**PROMPT**
Identify each line of the listing below that contains the string "DUAL", and copy those lines. Case counts.

**DATA TO EXAMINE**
>>

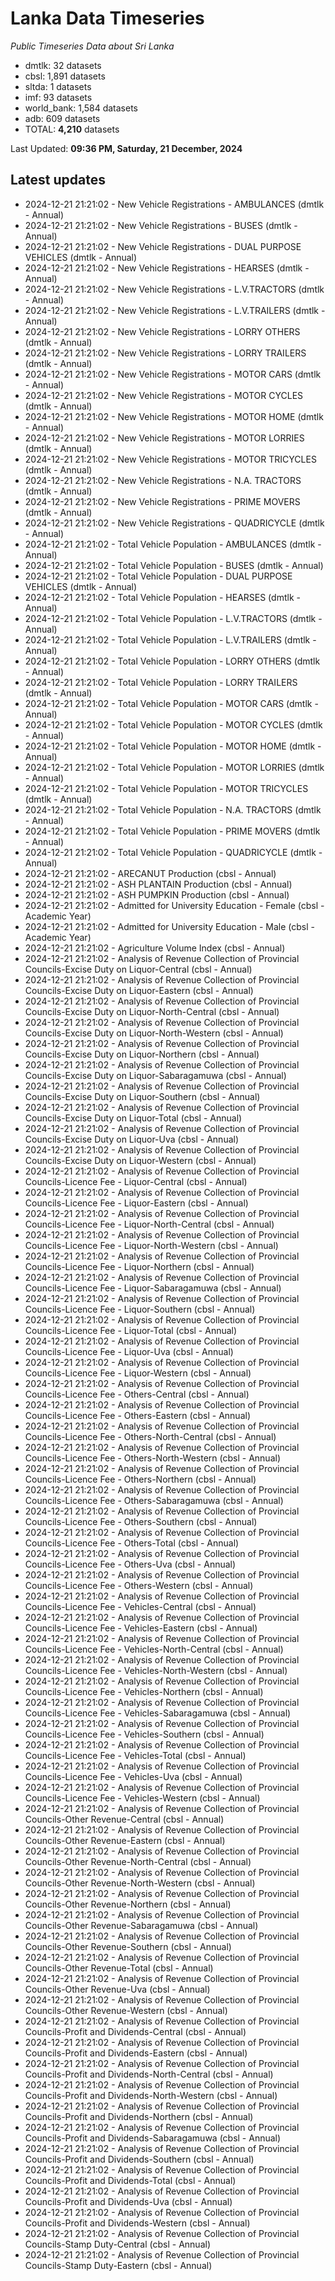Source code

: # Lanka Data Timeseries
*Public Timeseries Data about Sri Lanka*

* dmtlk: 32 datasets
* cbsl: 1,891 datasets
* sltda: 1 datasets
* imf: 93 datasets
* world_bank: 1,584 datasets
* adb: 609 datasets
* TOTAL: **4,210** datasets

Last Updated: **09:36 PM, Saturday, 21 December, 2024**

## Latest updates

* 2024-12-21 21:21:02 - New Vehicle Registrations - AMBULANCES (dmtlk - Annual)
* 2024-12-21 21:21:02 - New Vehicle Registrations - BUSES (dmtlk - Annual)
* 2024-12-21 21:21:02 - New Vehicle Registrations - DUAL PURPOSE VEHICLES (dmtlk - Annual)
* 2024-12-21 21:21:02 - New Vehicle Registrations - HEARSES (dmtlk - Annual)
* 2024-12-21 21:21:02 - New Vehicle Registrations - L.V.TRACTORS (dmtlk - Annual)
* 2024-12-21 21:21:02 - New Vehicle Registrations - L.V.TRAILERS (dmtlk - Annual)
* 2024-12-21 21:21:02 - New Vehicle Registrations - LORRY OTHERS (dmtlk - Annual)
* 2024-12-21 21:21:02 - New Vehicle Registrations - LORRY TRAILERS (dmtlk - Annual)
* 2024-12-21 21:21:02 - New Vehicle Registrations - MOTOR CARS (dmtlk - Annual)
* 2024-12-21 21:21:02 - New Vehicle Registrations - MOTOR CYCLES (dmtlk - Annual)
* 2024-12-21 21:21:02 - New Vehicle Registrations - MOTOR HOME (dmtlk - Annual)
* 2024-12-21 21:21:02 - New Vehicle Registrations - MOTOR LORRIES (dmtlk - Annual)
* 2024-12-21 21:21:02 - New Vehicle Registrations - MOTOR TRICYCLES (dmtlk - Annual)
* 2024-12-21 21:21:02 - New Vehicle Registrations - N.A. TRACTORS (dmtlk - Annual)
* 2024-12-21 21:21:02 - New Vehicle Registrations - PRIME MOVERS (dmtlk - Annual)
* 2024-12-21 21:21:02 - New Vehicle Registrations - QUADRICYCLE (dmtlk - Annual)
* 2024-12-21 21:21:02 - Total Vehicle Population - AMBULANCES (dmtlk - Annual)
* 2024-12-21 21:21:02 - Total Vehicle Population - BUSES (dmtlk - Annual)
* 2024-12-21 21:21:02 - Total Vehicle Population - DUAL PURPOSE VEHICLES (dmtlk - Annual)
* 2024-12-21 21:21:02 - Total Vehicle Population - HEARSES (dmtlk - Annual)
* 2024-12-21 21:21:02 - Total Vehicle Population - L.V.TRACTORS (dmtlk - Annual)
* 2024-12-21 21:21:02 - Total Vehicle Population - L.V.TRAILERS (dmtlk - Annual)
* 2024-12-21 21:21:02 - Total Vehicle Population - LORRY OTHERS (dmtlk - Annual)
* 2024-12-21 21:21:02 - Total Vehicle Population - LORRY TRAILERS (dmtlk - Annual)
* 2024-12-21 21:21:02 - Total Vehicle Population - MOTOR CARS (dmtlk - Annual)
* 2024-12-21 21:21:02 - Total Vehicle Population - MOTOR CYCLES (dmtlk - Annual)
* 2024-12-21 21:21:02 - Total Vehicle Population - MOTOR HOME (dmtlk - Annual)
* 2024-12-21 21:21:02 - Total Vehicle Population - MOTOR LORRIES (dmtlk - Annual)
* 2024-12-21 21:21:02 - Total Vehicle Population - MOTOR TRICYCLES (dmtlk - Annual)
* 2024-12-21 21:21:02 - Total Vehicle Population - N.A. TRACTORS (dmtlk - Annual)
* 2024-12-21 21:21:02 - Total Vehicle Population - PRIME MOVERS (dmtlk - Annual)
* 2024-12-21 21:21:02 - Total Vehicle Population - QUADRICYCLE (dmtlk - Annual)
* 2024-12-21 21:21:02 - ARECANUT Production (cbsl - Annual)
* 2024-12-21 21:21:02 - ASH PLANTAIN Production (cbsl - Annual)
* 2024-12-21 21:21:02 - ASH PUMPKIN Production (cbsl - Annual)
* 2024-12-21 21:21:02 - Admitted for University Education - Female (cbsl - Academic Year)
* 2024-12-21 21:21:02 - Admitted for University Education - Male (cbsl - Academic Year)
* 2024-12-21 21:21:02 - Agriculture Volume Index (cbsl - Annual)
* 2024-12-21 21:21:02 - Analysis of Revenue Collection of Provincial Councils-Excise Duty on Liquor-Central (cbsl - Annual)
* 2024-12-21 21:21:02 - Analysis of Revenue Collection of Provincial Councils-Excise Duty on Liquor-Eastern (cbsl - Annual)
* 2024-12-21 21:21:02 - Analysis of Revenue Collection of Provincial Councils-Excise Duty on Liquor-North-Central (cbsl - Annual)
* 2024-12-21 21:21:02 - Analysis of Revenue Collection of Provincial Councils-Excise Duty on Liquor-North-Western (cbsl - Annual)
* 2024-12-21 21:21:02 - Analysis of Revenue Collection of Provincial Councils-Excise Duty on Liquor-Northern (cbsl - Annual)
* 2024-12-21 21:21:02 - Analysis of Revenue Collection of Provincial Councils-Excise Duty on Liquor-Sabaragamuwa (cbsl - Annual)
* 2024-12-21 21:21:02 - Analysis of Revenue Collection of Provincial Councils-Excise Duty on Liquor-Southern (cbsl - Annual)
* 2024-12-21 21:21:02 - Analysis of Revenue Collection of Provincial Councils-Excise Duty on Liquor-Total (cbsl - Annual)
* 2024-12-21 21:21:02 - Analysis of Revenue Collection of Provincial Councils-Excise Duty on Liquor-Uva (cbsl - Annual)
* 2024-12-21 21:21:02 - Analysis of Revenue Collection of Provincial Councils-Excise Duty on Liquor-Western (cbsl - Annual)
* 2024-12-21 21:21:02 - Analysis of Revenue Collection of Provincial Councils-Licence Fee - Liquor-Central (cbsl - Annual)
* 2024-12-21 21:21:02 - Analysis of Revenue Collection of Provincial Councils-Licence Fee - Liquor-Eastern (cbsl - Annual)
* 2024-12-21 21:21:02 - Analysis of Revenue Collection of Provincial Councils-Licence Fee - Liquor-North-Central (cbsl - Annual)
* 2024-12-21 21:21:02 - Analysis of Revenue Collection of Provincial Councils-Licence Fee - Liquor-North-Western (cbsl - Annual)
* 2024-12-21 21:21:02 - Analysis of Revenue Collection of Provincial Councils-Licence Fee - Liquor-Northern (cbsl - Annual)
* 2024-12-21 21:21:02 - Analysis of Revenue Collection of Provincial Councils-Licence Fee - Liquor-Sabaragamuwa (cbsl - Annual)
* 2024-12-21 21:21:02 - Analysis of Revenue Collection of Provincial Councils-Licence Fee - Liquor-Southern (cbsl - Annual)
* 2024-12-21 21:21:02 - Analysis of Revenue Collection of Provincial Councils-Licence Fee - Liquor-Total (cbsl - Annual)
* 2024-12-21 21:21:02 - Analysis of Revenue Collection of Provincial Councils-Licence Fee - Liquor-Uva (cbsl - Annual)
* 2024-12-21 21:21:02 - Analysis of Revenue Collection of Provincial Councils-Licence Fee - Liquor-Western (cbsl - Annual)
* 2024-12-21 21:21:02 - Analysis of Revenue Collection of Provincial Councils-Licence Fee - Others-Central (cbsl - Annual)
* 2024-12-21 21:21:02 - Analysis of Revenue Collection of Provincial Councils-Licence Fee - Others-Eastern (cbsl - Annual)
* 2024-12-21 21:21:02 - Analysis of Revenue Collection of Provincial Councils-Licence Fee - Others-North-Central (cbsl - Annual)
* 2024-12-21 21:21:02 - Analysis of Revenue Collection of Provincial Councils-Licence Fee - Others-North-Western (cbsl - Annual)
* 2024-12-21 21:21:02 - Analysis of Revenue Collection of Provincial Councils-Licence Fee - Others-Northern (cbsl - Annual)
* 2024-12-21 21:21:02 - Analysis of Revenue Collection of Provincial Councils-Licence Fee - Others-Sabaragamuwa (cbsl - Annual)
* 2024-12-21 21:21:02 - Analysis of Revenue Collection of Provincial Councils-Licence Fee - Others-Southern (cbsl - Annual)
* 2024-12-21 21:21:02 - Analysis of Revenue Collection of Provincial Councils-Licence Fee - Others-Total (cbsl - Annual)
* 2024-12-21 21:21:02 - Analysis of Revenue Collection of Provincial Councils-Licence Fee - Others-Uva (cbsl - Annual)
* 2024-12-21 21:21:02 - Analysis of Revenue Collection of Provincial Councils-Licence Fee - Others-Western (cbsl - Annual)
* 2024-12-21 21:21:02 - Analysis of Revenue Collection of Provincial Councils-Licence Fee - Vehicles-Central (cbsl - Annual)
* 2024-12-21 21:21:02 - Analysis of Revenue Collection of Provincial Councils-Licence Fee - Vehicles-Eastern (cbsl - Annual)
* 2024-12-21 21:21:02 - Analysis of Revenue Collection of Provincial Councils-Licence Fee - Vehicles-North-Central (cbsl - Annual)
* 2024-12-21 21:21:02 - Analysis of Revenue Collection of Provincial Councils-Licence Fee - Vehicles-North-Western (cbsl - Annual)
* 2024-12-21 21:21:02 - Analysis of Revenue Collection of Provincial Councils-Licence Fee - Vehicles-Northern (cbsl - Annual)
* 2024-12-21 21:21:02 - Analysis of Revenue Collection of Provincial Councils-Licence Fee - Vehicles-Sabaragamuwa (cbsl - Annual)
* 2024-12-21 21:21:02 - Analysis of Revenue Collection of Provincial Councils-Licence Fee - Vehicles-Southern (cbsl - Annual)
* 2024-12-21 21:21:02 - Analysis of Revenue Collection of Provincial Councils-Licence Fee - Vehicles-Total (cbsl - Annual)
* 2024-12-21 21:21:02 - Analysis of Revenue Collection of Provincial Councils-Licence Fee - Vehicles-Uva (cbsl - Annual)
* 2024-12-21 21:21:02 - Analysis of Revenue Collection of Provincial Councils-Licence Fee - Vehicles-Western (cbsl - Annual)
* 2024-12-21 21:21:02 - Analysis of Revenue Collection of Provincial Councils-Other Revenue-Central (cbsl - Annual)
* 2024-12-21 21:21:02 - Analysis of Revenue Collection of Provincial Councils-Other Revenue-Eastern (cbsl - Annual)
* 2024-12-21 21:21:02 - Analysis of Revenue Collection of Provincial Councils-Other Revenue-North-Central (cbsl - Annual)
* 2024-12-21 21:21:02 - Analysis of Revenue Collection of Provincial Councils-Other Revenue-North-Western (cbsl - Annual)
* 2024-12-21 21:21:02 - Analysis of Revenue Collection of Provincial Councils-Other Revenue-Northern (cbsl - Annual)
* 2024-12-21 21:21:02 - Analysis of Revenue Collection of Provincial Councils-Other Revenue-Sabaragamuwa (cbsl - Annual)
* 2024-12-21 21:21:02 - Analysis of Revenue Collection of Provincial Councils-Other Revenue-Southern (cbsl - Annual)
* 2024-12-21 21:21:02 - Analysis of Revenue Collection of Provincial Councils-Other Revenue-Total (cbsl - Annual)
* 2024-12-21 21:21:02 - Analysis of Revenue Collection of Provincial Councils-Other Revenue-Uva (cbsl - Annual)
* 2024-12-21 21:21:02 - Analysis of Revenue Collection of Provincial Councils-Other Revenue-Western (cbsl - Annual)
* 2024-12-21 21:21:02 - Analysis of Revenue Collection of Provincial Councils-Profit and Dividends-Central (cbsl - Annual)
* 2024-12-21 21:21:02 - Analysis of Revenue Collection of Provincial Councils-Profit and Dividends-Eastern (cbsl - Annual)
* 2024-12-21 21:21:02 - Analysis of Revenue Collection of Provincial Councils-Profit and Dividends-North-Central (cbsl - Annual)
* 2024-12-21 21:21:02 - Analysis of Revenue Collection of Provincial Councils-Profit and Dividends-North-Western (cbsl - Annual)
* 2024-12-21 21:21:02 - Analysis of Revenue Collection of Provincial Councils-Profit and Dividends-Northern (cbsl - Annual)
* 2024-12-21 21:21:02 - Analysis of Revenue Collection of Provincial Councils-Profit and Dividends-Sabaragamuwa (cbsl - Annual)
* 2024-12-21 21:21:02 - Analysis of Revenue Collection of Provincial Councils-Profit and Dividends-Southern (cbsl - Annual)
* 2024-12-21 21:21:02 - Analysis of Revenue Collection of Provincial Councils-Profit and Dividends-Total (cbsl - Annual)
* 2024-12-21 21:21:02 - Analysis of Revenue Collection of Provincial Councils-Profit and Dividends-Uva (cbsl - Annual)
* 2024-12-21 21:21:02 - Analysis of Revenue Collection of Provincial Councils-Profit and Dividends-Western (cbsl - Annual)
* 2024-12-21 21:21:02 - Analysis of Revenue Collection of Provincial Councils-Stamp Duty-Central (cbsl - Annual)
* 2024-12-21 21:21:02 - Analysis of Revenue Collection of Provincial Councils-Stamp Duty-Eastern (cbsl - Annual)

<<

**ANSWER**
* 2024-12-21 21:21:02 - New Vehicle Registrations - DUAL PURPOSE VEHICLES (dmtlk - Annual)
* 2024-12-21 21:21:02 - Total Vehicle Population - DUAL PURPOSE VEHICLES (dmtlk - Annual)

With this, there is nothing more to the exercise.